Hormati Pasangan Sesama Jenis, Maskapai Jepang Ini Hilangkan Ucapan '<i>Ladies and Gentlemen</i>' di Dalam Pesawat
Ilustrasi. (Foto: Japan Airlines)

Bagikan:

JAKARTA - Maskapai penerbangan asal Jepang, Japan Airlines (JAL) tidak akan memakai lagi kata ladies and gentlemen (bapak dan ibu) di dalam pesawat. JAL akan mengubahnya dengan kata-kata yang lebih netral.

Hal tersebut sudah dilakukan JAL sejak 1 Oktober lalu. Juru bicara Japan Airlines, Mark Morimoto mengatakan, pihaknya akan menggunakan kata yang lebih umum seperti "selamat pagi" atau "selamat malam" sebagai pengganti "ladies and gentlemen".

"Kami bercita-cita menjadi perusahaan yang selalu menciptakan suasana positif dan memperlakukan semua orang, termasuk pelanggan kami, dengan hormat," ujar juru bicara Japan Airlines, Mark Morimoto dikutip dari Japan Times, Sabtu 3 Oktober.

"Kami berkomitmen untuk tidak mendiskriminasi berdasarkan jenis kelamin, usia, kebangsaan, ras, etnis, agama, disabilitas, orientasi seksual, identitas gender, atau atribut pribadi lainnya," imbuhnya.

Beberapa maskapai penerbangan di seluruh dunia pun telah melakukan perubahan serupa dalam hal pengakuan kepada kaum lesbian, gay, bisexual, dan transgender (LGBT). Air Canada, dan maskapai penerbangan bertarif rendah Eropa, EasyJet juga menghilangkan kata "ladies and gentlemen".

Japan Airlines sendiri sudah mulai mengampanyekan dukungan untuk LGBT pada bulan Maret lalu. Mereka mengizinkan pramugari wanita memakai celana panjang dan melepaskan sepatu hak tinggi di tempat kerja, setelah ada desakan dari para feminis.

Jepang, sebenarnya adalah negara yang konservatif, di mana anggota parlemen menolak mengakui pernikahan sesama jenis bahkan ketika dukungan publik melonjak.

Meski demikian, ada sebuah survei yang dilakukan oleh raksasa periklanan Dentsu menunjukkan bahwa hampir 80 persen orang berusia 60 tahun ke bawah sekarang mendukung pernikahan gay.
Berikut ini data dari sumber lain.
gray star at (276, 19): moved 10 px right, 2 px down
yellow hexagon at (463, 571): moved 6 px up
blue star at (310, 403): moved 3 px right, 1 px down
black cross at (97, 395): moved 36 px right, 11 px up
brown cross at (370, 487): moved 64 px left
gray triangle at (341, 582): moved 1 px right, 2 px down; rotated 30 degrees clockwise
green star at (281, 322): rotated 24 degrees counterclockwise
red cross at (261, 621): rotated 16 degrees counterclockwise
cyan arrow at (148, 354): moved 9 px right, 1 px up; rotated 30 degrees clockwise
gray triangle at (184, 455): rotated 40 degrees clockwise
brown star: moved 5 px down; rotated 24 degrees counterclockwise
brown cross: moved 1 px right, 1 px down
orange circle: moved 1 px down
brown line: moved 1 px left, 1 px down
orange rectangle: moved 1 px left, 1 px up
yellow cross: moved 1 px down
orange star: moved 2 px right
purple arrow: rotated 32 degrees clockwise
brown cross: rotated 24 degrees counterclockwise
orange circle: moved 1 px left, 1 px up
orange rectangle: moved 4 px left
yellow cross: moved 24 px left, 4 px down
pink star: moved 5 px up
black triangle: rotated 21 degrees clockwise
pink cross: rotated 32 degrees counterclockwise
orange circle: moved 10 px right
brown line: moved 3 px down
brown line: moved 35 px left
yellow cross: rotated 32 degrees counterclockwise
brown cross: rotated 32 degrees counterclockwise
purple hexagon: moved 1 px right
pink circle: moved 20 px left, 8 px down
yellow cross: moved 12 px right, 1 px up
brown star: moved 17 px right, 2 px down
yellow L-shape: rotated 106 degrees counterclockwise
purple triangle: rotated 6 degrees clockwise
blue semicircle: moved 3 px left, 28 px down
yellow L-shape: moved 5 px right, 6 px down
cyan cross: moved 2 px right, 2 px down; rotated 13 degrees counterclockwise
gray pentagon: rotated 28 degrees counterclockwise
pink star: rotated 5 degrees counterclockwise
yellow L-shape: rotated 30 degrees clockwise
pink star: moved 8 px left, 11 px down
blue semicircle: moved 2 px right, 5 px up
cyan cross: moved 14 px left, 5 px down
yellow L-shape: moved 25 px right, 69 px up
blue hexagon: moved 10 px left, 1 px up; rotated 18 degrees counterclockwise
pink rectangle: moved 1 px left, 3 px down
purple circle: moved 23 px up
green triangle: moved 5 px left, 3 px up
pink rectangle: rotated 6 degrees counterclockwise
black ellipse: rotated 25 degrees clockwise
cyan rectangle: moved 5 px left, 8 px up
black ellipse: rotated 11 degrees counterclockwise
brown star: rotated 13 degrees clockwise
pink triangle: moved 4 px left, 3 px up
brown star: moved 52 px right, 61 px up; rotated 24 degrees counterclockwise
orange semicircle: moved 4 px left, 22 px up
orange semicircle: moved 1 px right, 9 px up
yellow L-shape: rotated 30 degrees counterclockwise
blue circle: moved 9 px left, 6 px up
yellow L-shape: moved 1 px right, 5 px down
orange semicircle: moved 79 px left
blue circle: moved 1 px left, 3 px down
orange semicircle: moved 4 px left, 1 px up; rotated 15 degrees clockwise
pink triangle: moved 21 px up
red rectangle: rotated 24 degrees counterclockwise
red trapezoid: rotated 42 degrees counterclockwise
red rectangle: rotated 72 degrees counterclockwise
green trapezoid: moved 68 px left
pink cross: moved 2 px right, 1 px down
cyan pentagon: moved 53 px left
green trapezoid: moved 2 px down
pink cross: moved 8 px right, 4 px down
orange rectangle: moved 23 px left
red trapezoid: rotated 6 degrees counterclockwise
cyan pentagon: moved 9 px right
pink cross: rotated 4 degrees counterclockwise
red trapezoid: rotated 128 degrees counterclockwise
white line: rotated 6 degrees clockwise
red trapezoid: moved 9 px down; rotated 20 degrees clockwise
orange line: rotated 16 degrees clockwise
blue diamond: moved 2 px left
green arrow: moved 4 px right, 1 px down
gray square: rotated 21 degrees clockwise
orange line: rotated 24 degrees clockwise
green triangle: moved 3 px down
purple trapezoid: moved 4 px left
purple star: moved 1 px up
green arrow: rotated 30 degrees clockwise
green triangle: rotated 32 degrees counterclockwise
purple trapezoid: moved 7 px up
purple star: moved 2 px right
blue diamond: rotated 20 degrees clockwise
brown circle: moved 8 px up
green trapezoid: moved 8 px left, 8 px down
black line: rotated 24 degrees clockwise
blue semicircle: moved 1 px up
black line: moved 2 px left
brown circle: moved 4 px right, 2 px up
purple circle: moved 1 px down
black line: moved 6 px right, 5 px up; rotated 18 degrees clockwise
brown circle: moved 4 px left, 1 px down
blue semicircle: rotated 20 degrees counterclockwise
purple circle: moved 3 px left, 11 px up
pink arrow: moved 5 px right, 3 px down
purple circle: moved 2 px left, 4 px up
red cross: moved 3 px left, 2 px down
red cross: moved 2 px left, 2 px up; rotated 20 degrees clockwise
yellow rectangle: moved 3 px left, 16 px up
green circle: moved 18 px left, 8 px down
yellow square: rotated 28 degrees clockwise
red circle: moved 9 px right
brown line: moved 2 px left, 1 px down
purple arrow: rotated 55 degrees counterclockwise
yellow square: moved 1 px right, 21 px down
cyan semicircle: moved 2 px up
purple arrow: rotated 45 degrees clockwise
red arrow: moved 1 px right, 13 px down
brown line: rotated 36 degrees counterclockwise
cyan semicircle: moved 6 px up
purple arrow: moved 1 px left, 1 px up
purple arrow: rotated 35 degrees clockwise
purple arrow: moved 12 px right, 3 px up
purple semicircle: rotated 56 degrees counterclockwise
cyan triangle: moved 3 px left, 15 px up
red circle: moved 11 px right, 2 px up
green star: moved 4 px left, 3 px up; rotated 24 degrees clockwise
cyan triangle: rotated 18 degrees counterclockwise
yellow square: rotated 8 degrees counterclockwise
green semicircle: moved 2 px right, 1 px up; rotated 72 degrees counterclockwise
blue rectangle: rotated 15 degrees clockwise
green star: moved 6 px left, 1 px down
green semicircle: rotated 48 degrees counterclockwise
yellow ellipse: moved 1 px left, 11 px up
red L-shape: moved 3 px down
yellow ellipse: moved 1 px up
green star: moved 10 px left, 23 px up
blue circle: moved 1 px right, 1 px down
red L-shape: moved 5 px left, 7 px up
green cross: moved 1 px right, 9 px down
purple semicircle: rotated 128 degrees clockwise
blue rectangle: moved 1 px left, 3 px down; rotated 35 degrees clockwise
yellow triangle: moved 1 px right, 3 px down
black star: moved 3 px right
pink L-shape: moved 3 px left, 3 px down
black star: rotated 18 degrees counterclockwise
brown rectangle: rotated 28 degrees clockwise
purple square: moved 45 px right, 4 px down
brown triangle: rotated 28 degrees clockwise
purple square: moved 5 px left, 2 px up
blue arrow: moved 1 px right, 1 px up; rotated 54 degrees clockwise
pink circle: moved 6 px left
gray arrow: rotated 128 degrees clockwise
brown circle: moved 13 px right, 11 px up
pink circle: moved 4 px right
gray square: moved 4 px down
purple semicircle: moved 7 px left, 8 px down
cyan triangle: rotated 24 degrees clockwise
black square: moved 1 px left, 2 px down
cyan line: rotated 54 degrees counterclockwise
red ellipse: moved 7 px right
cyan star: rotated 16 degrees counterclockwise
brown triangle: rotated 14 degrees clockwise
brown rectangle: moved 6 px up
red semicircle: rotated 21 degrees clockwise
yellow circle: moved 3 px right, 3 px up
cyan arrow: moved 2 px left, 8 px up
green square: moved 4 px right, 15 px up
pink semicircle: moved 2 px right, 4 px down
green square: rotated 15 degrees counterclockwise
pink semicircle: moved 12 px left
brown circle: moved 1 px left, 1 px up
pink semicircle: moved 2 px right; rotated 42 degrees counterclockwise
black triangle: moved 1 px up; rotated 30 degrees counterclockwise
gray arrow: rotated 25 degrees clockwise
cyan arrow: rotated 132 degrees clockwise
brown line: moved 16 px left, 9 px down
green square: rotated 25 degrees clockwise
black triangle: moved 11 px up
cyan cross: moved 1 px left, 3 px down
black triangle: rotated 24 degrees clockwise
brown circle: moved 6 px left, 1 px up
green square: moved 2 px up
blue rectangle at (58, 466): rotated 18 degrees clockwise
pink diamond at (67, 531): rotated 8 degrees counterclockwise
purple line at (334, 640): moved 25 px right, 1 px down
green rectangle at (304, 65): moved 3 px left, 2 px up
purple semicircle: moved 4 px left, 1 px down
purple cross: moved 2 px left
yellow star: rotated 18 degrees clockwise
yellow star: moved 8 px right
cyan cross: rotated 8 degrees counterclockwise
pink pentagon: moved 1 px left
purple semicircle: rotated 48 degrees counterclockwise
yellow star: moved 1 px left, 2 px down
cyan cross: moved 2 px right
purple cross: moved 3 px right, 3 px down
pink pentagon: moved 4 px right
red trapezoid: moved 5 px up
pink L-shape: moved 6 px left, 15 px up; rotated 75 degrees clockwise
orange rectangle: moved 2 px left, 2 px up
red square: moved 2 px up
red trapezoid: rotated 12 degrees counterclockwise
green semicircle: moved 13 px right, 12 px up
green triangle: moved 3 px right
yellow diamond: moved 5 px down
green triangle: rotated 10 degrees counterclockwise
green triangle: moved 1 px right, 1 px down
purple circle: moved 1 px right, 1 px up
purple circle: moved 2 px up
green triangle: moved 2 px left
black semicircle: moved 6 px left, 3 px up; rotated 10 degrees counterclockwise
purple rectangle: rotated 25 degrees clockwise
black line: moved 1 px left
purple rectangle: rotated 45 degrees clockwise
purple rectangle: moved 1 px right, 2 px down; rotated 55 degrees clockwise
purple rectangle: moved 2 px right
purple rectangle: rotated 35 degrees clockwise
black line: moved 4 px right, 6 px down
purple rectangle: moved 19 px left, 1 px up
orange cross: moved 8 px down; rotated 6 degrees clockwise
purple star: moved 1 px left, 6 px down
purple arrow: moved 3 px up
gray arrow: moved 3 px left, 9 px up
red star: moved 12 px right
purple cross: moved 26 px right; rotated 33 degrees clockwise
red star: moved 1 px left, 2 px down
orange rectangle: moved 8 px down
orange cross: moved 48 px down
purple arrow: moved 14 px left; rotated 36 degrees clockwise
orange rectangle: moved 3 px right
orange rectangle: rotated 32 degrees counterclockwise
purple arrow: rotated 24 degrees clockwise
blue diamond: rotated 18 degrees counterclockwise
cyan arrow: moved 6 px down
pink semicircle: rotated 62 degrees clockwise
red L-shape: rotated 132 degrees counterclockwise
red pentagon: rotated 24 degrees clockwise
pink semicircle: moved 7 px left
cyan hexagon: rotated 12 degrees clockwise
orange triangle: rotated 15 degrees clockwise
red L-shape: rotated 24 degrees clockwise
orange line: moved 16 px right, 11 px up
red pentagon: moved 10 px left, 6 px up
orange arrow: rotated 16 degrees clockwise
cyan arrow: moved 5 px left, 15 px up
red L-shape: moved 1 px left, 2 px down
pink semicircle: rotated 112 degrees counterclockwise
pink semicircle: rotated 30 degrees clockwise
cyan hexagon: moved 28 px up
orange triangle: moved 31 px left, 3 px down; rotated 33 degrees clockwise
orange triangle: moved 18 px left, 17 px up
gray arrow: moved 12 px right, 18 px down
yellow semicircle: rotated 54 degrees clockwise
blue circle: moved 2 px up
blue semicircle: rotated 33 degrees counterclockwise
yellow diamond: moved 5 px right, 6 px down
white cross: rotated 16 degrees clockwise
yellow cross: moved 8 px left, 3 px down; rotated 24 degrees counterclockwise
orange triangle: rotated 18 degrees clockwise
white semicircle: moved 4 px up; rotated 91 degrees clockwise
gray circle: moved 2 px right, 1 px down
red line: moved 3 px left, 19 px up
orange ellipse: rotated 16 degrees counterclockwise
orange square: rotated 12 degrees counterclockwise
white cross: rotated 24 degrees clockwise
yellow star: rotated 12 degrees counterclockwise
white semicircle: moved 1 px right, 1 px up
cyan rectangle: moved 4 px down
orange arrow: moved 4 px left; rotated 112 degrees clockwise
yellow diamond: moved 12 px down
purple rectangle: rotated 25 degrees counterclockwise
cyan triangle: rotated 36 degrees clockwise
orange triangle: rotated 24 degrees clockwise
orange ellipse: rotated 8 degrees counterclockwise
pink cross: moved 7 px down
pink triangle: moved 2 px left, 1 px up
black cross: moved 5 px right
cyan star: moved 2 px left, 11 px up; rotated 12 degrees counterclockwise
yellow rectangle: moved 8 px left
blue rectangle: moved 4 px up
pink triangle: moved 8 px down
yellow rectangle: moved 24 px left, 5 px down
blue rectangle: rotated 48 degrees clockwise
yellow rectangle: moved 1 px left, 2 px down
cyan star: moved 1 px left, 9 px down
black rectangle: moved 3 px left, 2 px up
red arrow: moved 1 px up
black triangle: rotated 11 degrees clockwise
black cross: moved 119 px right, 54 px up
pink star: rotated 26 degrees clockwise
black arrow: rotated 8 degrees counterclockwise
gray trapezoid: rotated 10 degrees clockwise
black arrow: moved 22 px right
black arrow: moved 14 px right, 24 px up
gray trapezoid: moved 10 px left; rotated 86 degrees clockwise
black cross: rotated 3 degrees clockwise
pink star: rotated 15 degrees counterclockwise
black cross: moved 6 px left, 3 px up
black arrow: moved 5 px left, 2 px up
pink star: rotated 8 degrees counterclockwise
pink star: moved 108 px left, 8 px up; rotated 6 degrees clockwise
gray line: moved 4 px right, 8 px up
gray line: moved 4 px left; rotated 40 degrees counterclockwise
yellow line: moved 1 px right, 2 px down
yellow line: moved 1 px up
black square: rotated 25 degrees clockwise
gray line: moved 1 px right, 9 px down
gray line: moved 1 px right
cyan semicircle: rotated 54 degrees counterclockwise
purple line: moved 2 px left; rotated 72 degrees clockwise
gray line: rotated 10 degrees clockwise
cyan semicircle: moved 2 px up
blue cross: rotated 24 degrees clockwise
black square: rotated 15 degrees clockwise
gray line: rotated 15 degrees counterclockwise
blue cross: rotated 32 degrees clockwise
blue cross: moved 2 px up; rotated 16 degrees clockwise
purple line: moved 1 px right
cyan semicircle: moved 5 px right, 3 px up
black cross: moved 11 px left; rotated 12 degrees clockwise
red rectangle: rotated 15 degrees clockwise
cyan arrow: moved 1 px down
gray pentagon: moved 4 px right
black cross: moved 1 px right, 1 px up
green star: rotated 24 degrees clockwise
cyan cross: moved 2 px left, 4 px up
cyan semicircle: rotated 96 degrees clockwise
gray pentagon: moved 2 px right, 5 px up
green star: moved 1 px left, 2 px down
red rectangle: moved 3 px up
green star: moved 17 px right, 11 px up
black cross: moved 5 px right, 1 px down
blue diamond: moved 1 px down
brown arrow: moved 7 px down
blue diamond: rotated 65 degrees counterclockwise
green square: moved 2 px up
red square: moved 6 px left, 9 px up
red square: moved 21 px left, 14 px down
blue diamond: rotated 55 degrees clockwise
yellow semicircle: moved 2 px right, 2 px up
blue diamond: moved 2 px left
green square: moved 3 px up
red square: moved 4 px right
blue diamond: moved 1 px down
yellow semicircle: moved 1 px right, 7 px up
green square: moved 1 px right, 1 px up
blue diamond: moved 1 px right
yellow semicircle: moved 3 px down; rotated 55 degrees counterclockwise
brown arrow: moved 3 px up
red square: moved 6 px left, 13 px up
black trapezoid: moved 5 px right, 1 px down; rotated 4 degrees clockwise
Dalam survei yang sama menemukan bahwa lebih dari separuh pria gay dan lesbian di Jepang khawatir untuk keluar rumah, di tengah tekanan untuk menyesuaikan diri dengan norma sosial yang kaku.

Kekhawatiran tersebut coba diminimalisir oleh beberapa pihak. Seperti pada bulan April lalu, ada sebuah badan amal Jepang yang meluncurkan program untuk menawarkan sertifikat kemitraan digital, di mana hal tersebut memungkinkan pasangan sesama jenis untuk memanfaatkan tunjangan karyawan yang sama dengan pasangan heteroseksual, seperti dukungan bisnis dari bank hingga perusahaan asuransi.

Salah satu perusahaan non-profit pendukung LGBT juga menyatakan, sekitar sepertga dari perusahaan Jepang memiliki langkah-langkah untuk mendukung pasangan sesama jenis. Namun tetap saja diskriminasi terus berlanjut dan prduk kemitraan untuk pasangan sesama jenis itu dinilai cacat hukum.